Extensive possibilities are available to manage replication of Active Directory partitions, such as:

• Retrieving information about pending operations
• Initiate replication from a replication neighbor, any specific Domain Controller, or all Domain Controllers
• Retrieving information about the replication topology

Initiating replication from code could be very useful if an application modifies an object in Active Directory, and the changes need to be replicated before other procedures in the application are called.
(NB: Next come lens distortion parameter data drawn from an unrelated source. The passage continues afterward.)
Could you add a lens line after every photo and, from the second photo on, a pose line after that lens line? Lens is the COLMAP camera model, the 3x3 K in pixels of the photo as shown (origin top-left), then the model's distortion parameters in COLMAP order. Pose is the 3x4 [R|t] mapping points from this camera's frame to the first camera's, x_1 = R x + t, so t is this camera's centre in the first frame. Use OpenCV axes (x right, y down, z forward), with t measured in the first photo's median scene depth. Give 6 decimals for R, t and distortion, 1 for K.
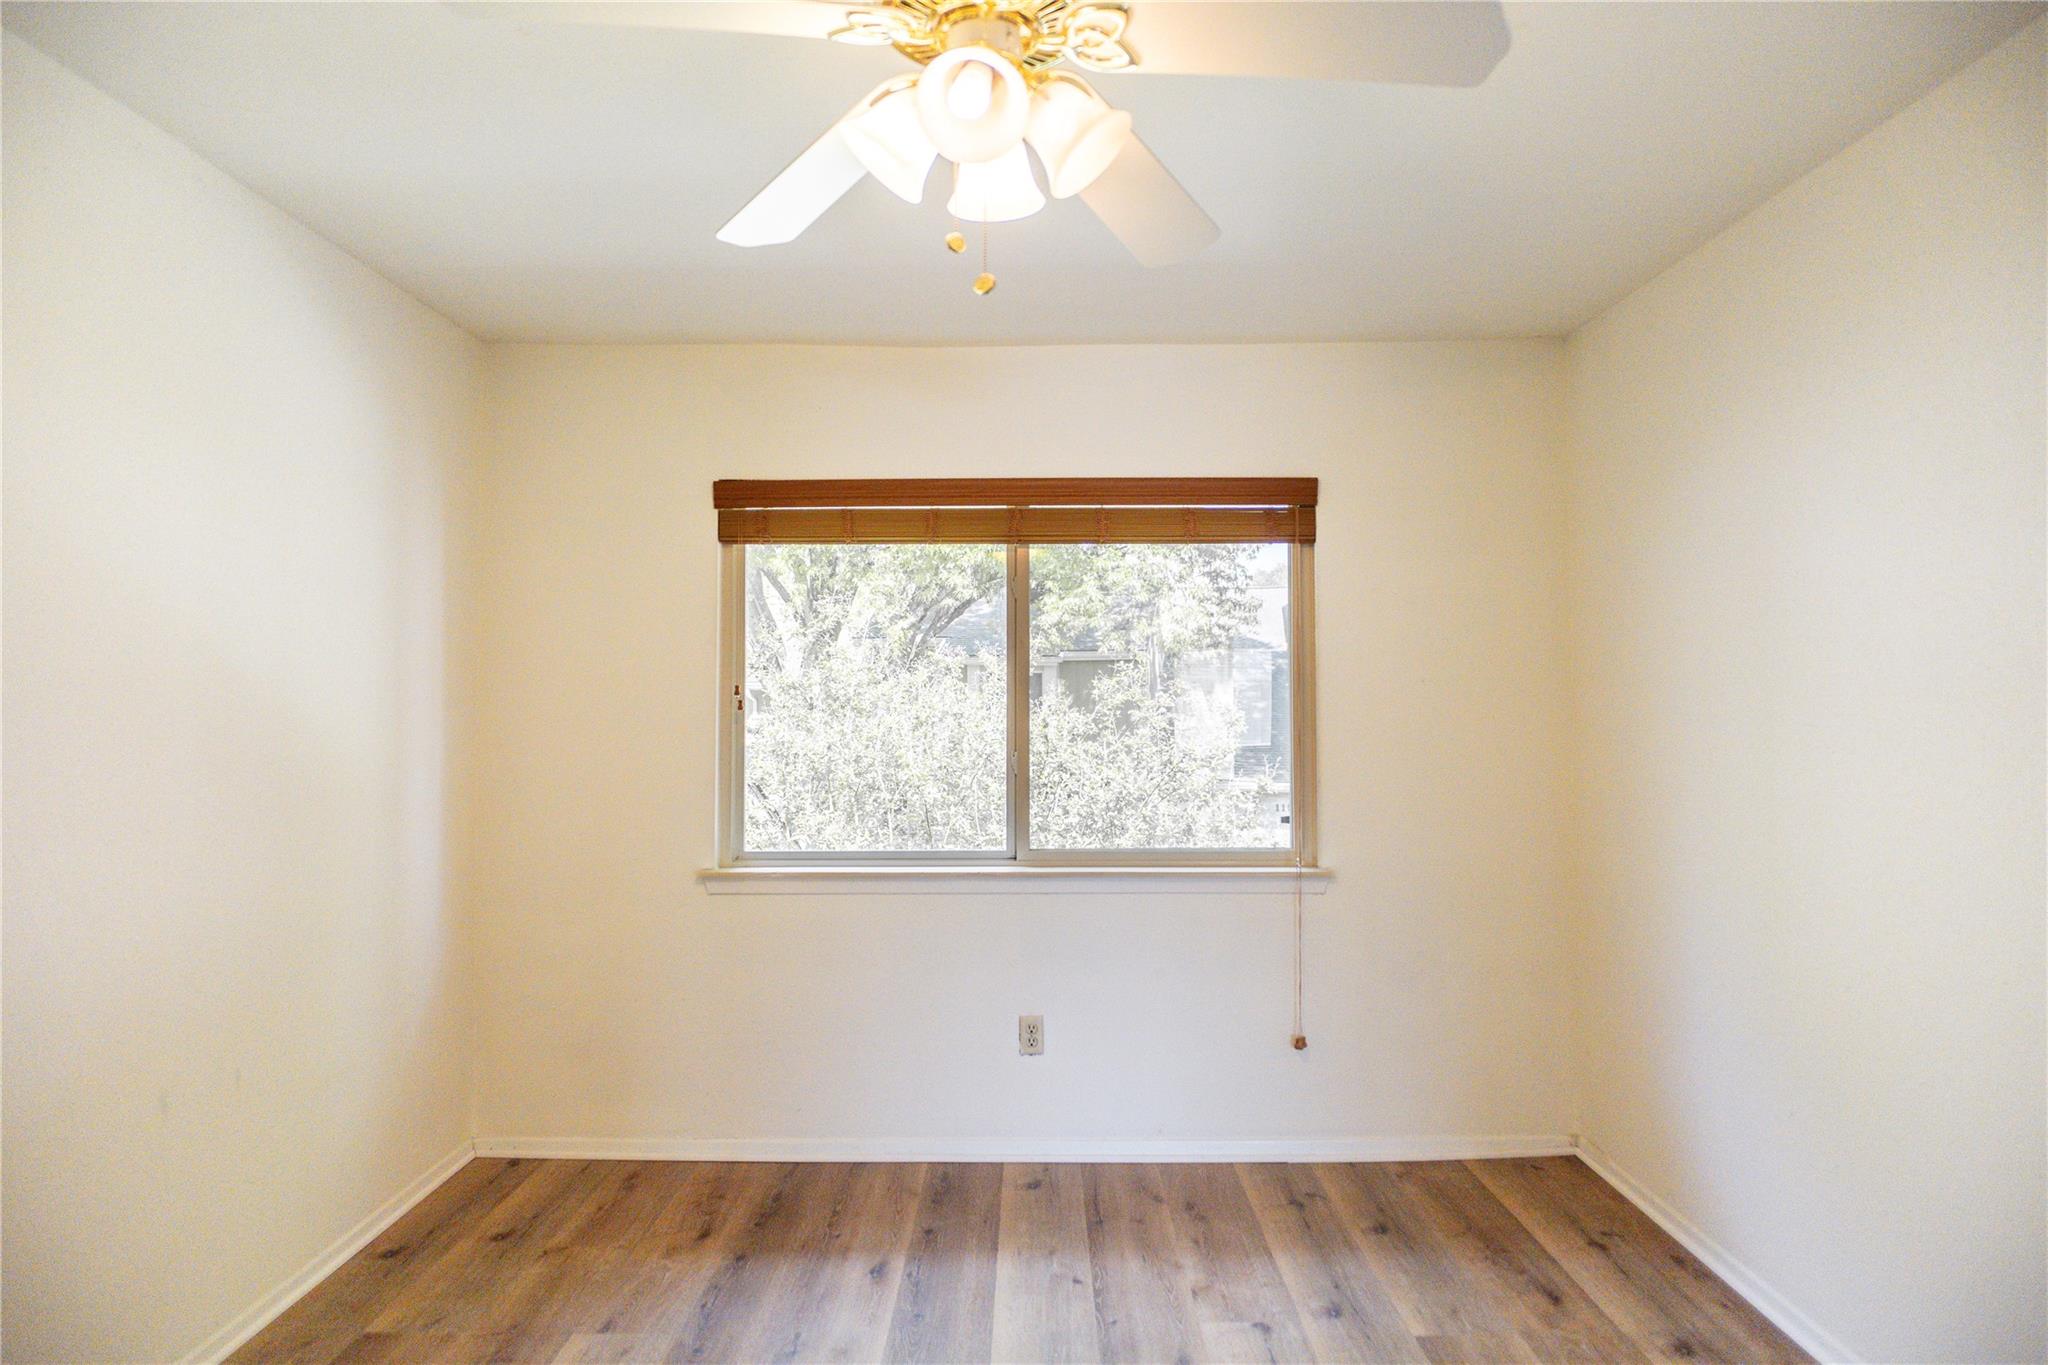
lens RADIAL K [[1163.4, 0, 941.0], [0, 1163.4, 662.1], [0, 0, 1]] dist [-0.003419, 0.002947]
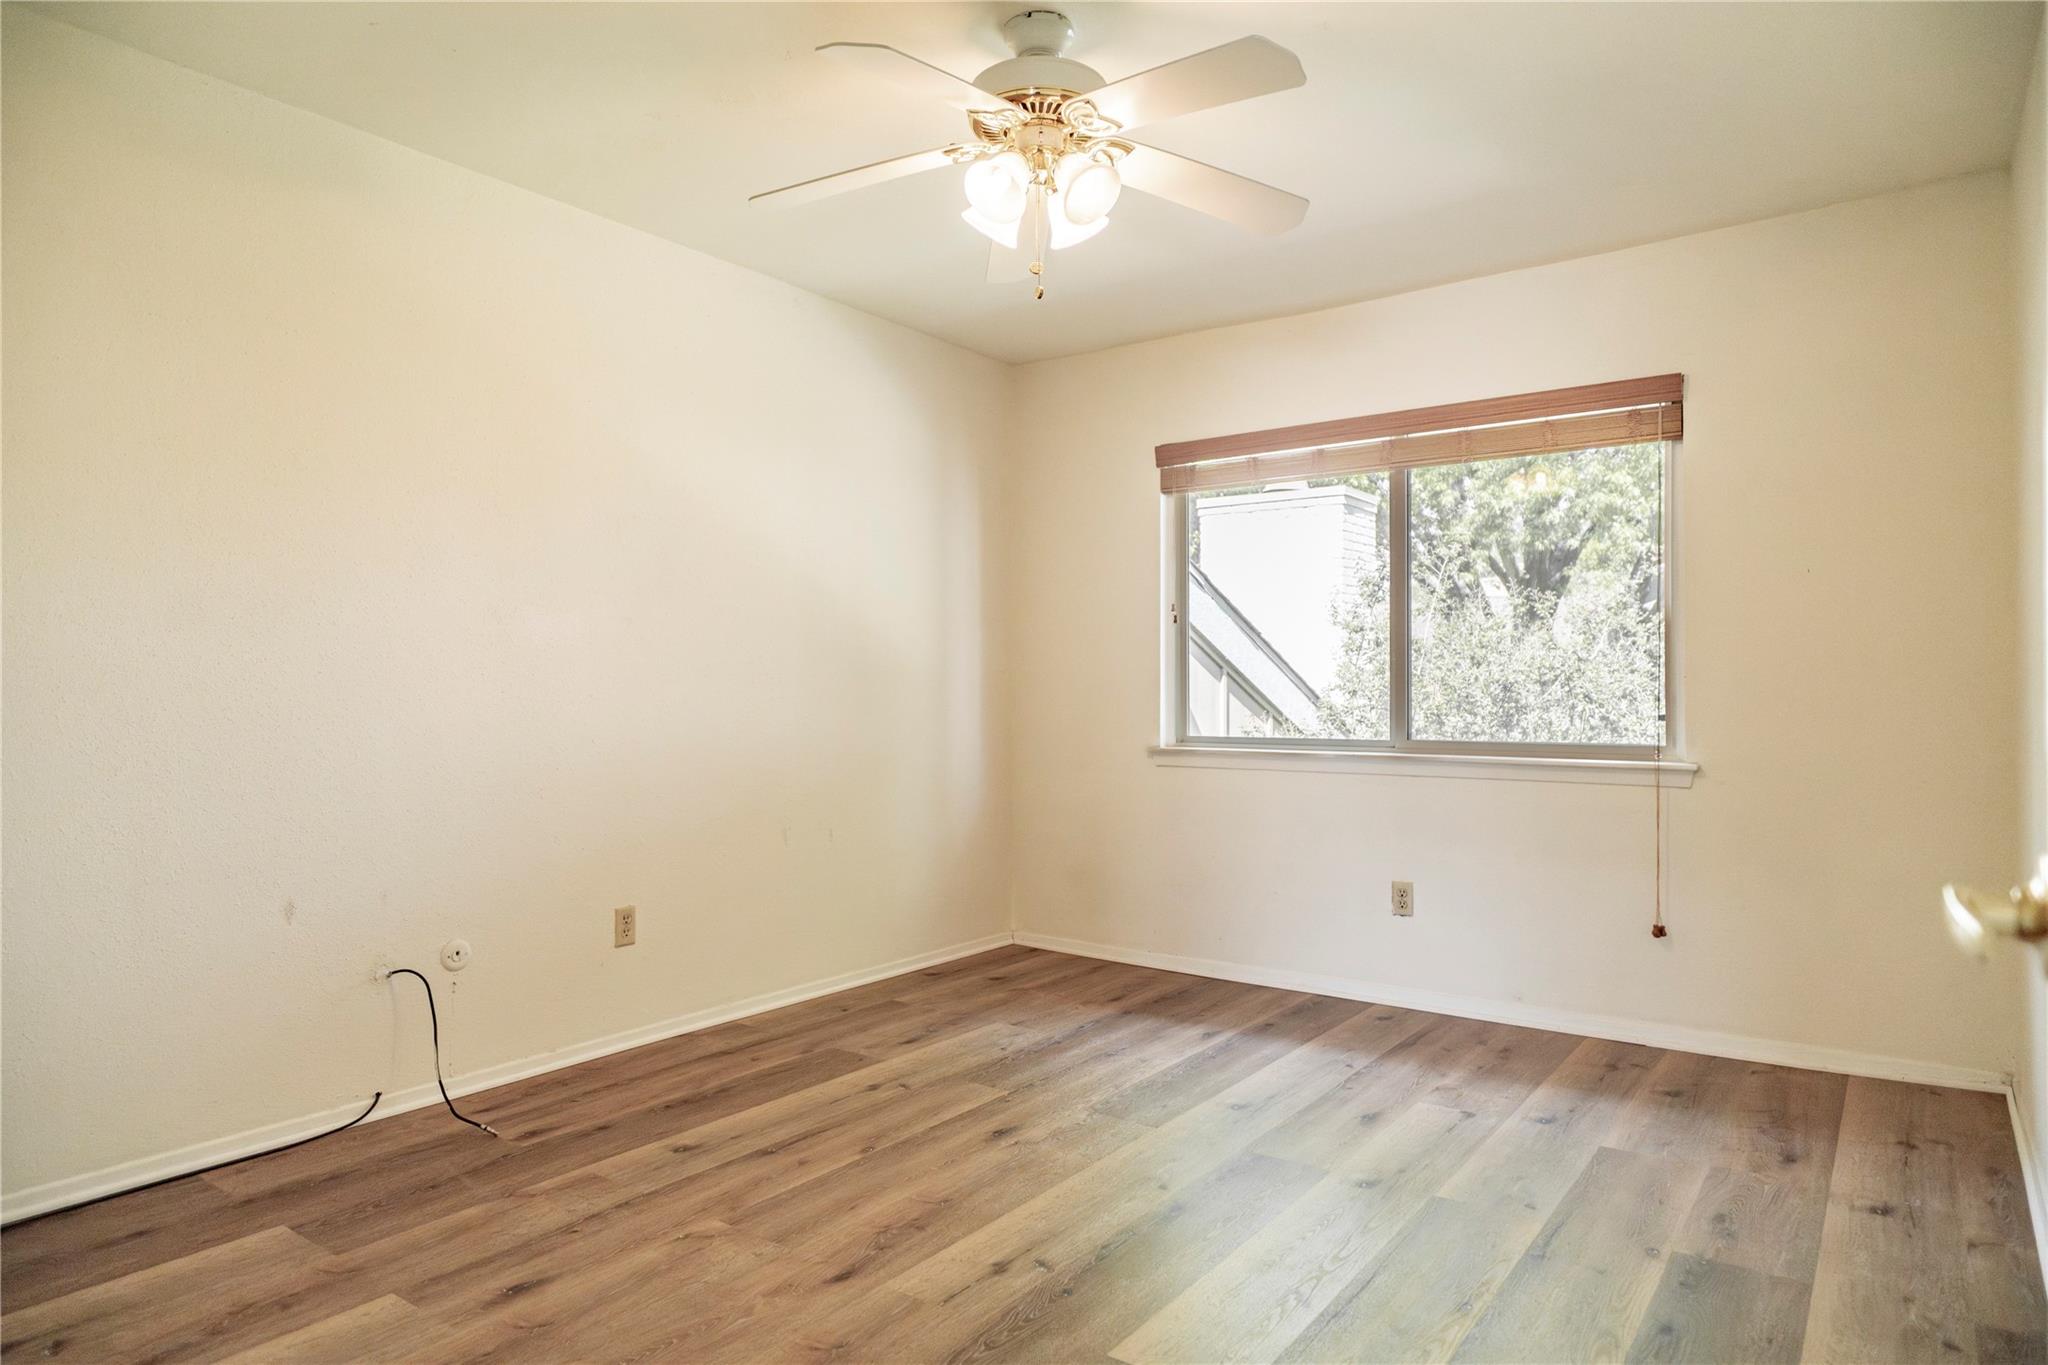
lens RADIAL K [[1208.6, 0, 1026.6], [0, 1208.6, 688.0], [0, 0, 1]] dist [0.004901, 0.001616]
pose [[0.812046, 0.001114, -0.583592, 0.510448], [0.010965, 0.999793, 0.017167, 0.095538], [0.583490, -0.020339, 0.811865, -0.195744]]
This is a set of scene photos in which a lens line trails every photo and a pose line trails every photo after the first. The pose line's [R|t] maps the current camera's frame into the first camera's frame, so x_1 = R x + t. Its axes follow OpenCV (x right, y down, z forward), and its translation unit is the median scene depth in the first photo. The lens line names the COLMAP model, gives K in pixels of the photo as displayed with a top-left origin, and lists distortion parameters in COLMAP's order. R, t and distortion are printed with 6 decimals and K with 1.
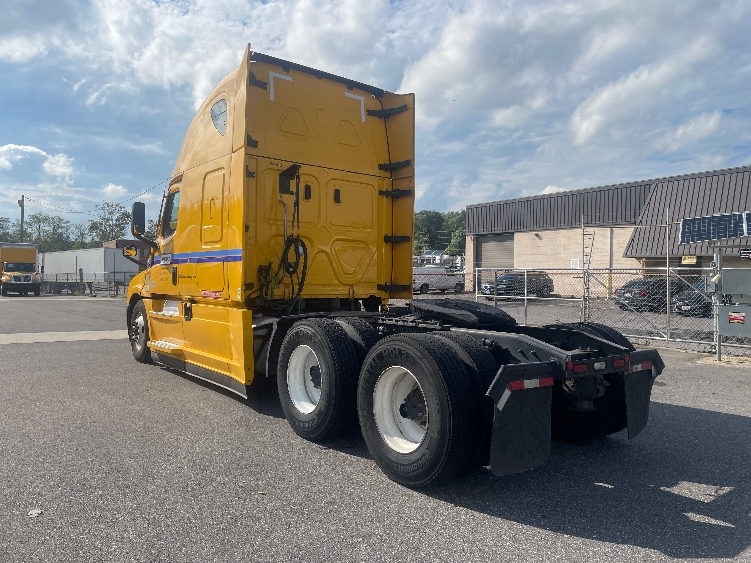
lens RADIAL K [[559.4, 0, 376.9], [0, 559.4, 271.0], [0, 0, 1]] dist [0.034721, -0.003175]
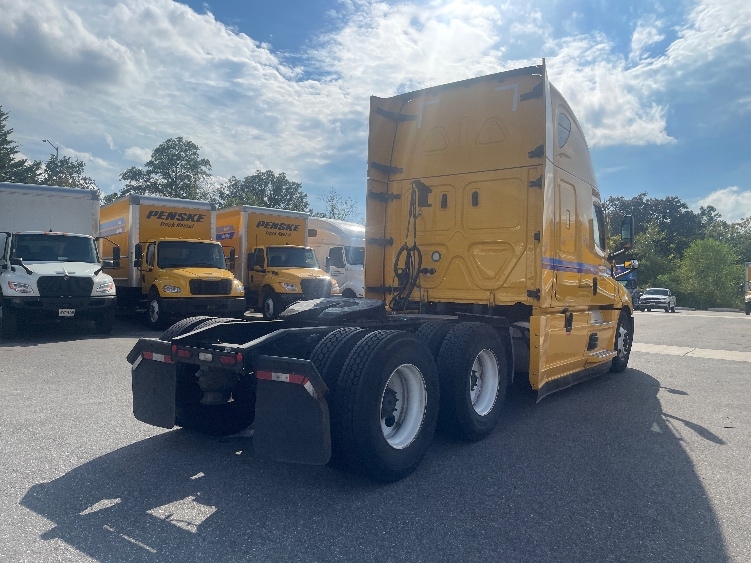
lens RADIAL K [[565.7, 0, 404.2], [0, 565.7, 278.1], [0, 0, 1]] dist [0.010270, 0.005443]
pose [[0.279732, -0.022400, -0.959817, 1.462376], [-0.003577, 0.999697, -0.024373, 0.050158], [0.960072, 0.010251, 0.279567, 1.054957]]
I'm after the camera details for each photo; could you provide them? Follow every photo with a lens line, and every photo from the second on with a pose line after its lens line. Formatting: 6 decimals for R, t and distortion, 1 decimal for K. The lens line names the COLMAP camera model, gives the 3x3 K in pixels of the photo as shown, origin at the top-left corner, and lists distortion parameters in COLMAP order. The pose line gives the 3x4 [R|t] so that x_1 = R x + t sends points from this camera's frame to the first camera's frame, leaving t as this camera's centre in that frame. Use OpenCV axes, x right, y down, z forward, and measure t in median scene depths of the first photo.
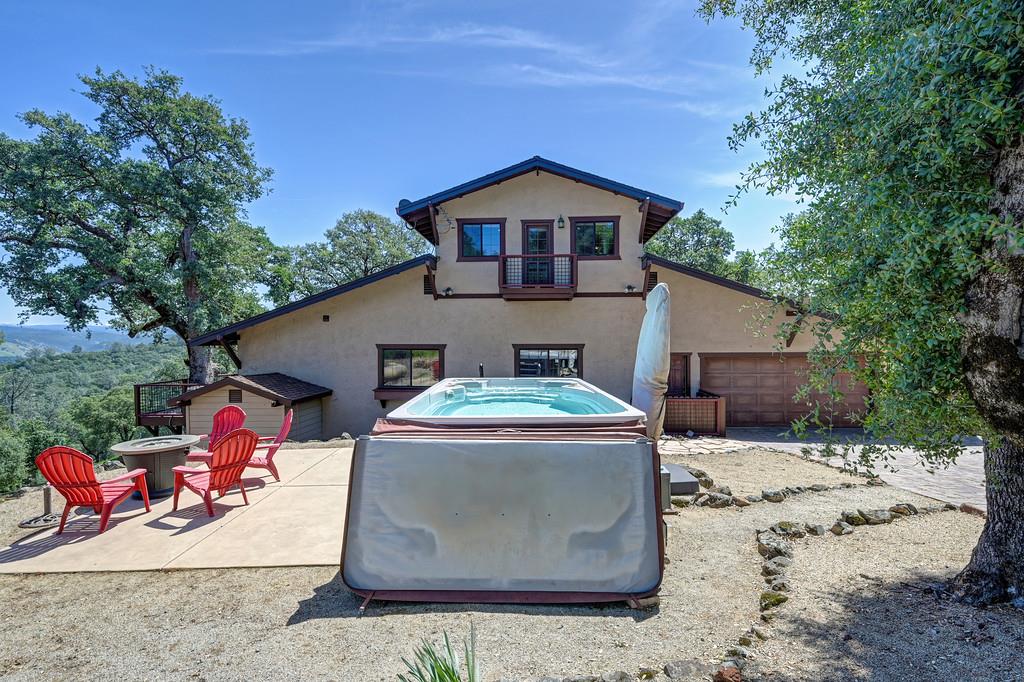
lens RADIAL K [[519.1, 0, 512.0], [0, 519.1, 341.0], [0, 0, 1]] dist [-0.000697, -0.000336]
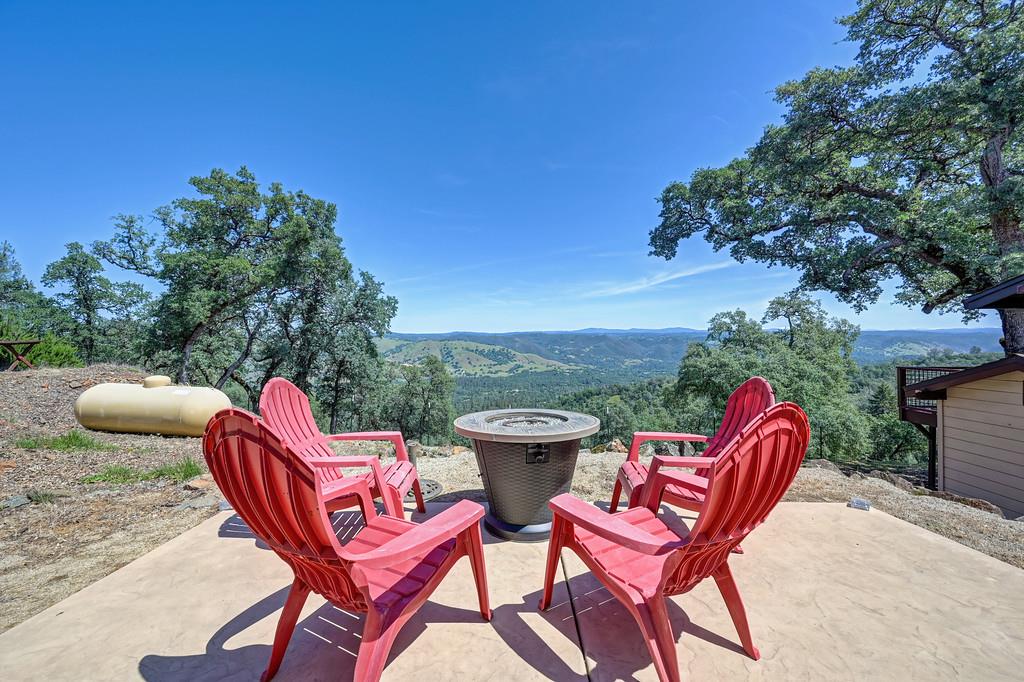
lens RADIAL K [[402.0, 0, 512.0], [0, 402.0, 341.0], [0, 0, 1]] dist [0.000001, -0.000316]
pose [[0.001531, 0.000082, -0.999999, -0.113035], [-0.008697, 0.999962, 0.000069, 0.045503], [0.999961, 0.008696, 0.001532, 0.375517]]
The classes available also provide the opportunity to develop customized tools for troubleshooting Active Directory replication.

This example shows how replication of the configuration partition is initiated:

Private Sub replicate(_
	ByVal SourceDC As String, _
		ByVal DestDC As String)
	Dim myDC As DomainController
	myDC = DomainController.GetObject(_
	DirectoryContext.Open(SourceDC))
	myDC.SyncReplicaFromServer( _
“CN=Configuration,DC=Fabrikam,DC=Com”,_
	DestDC)
End Sub

Conclusion

The managed code interface to Active Directory that is provided by the classes in the ActiveDirectory namespace extend the opportunity to use the .NET Framework for system administration. Information about the Active Directory infrastructure can now be retrieved and used where required in applications without the use of unmanaged code, and customised applications for administration and troubleshooting of Active Directory can now be developed.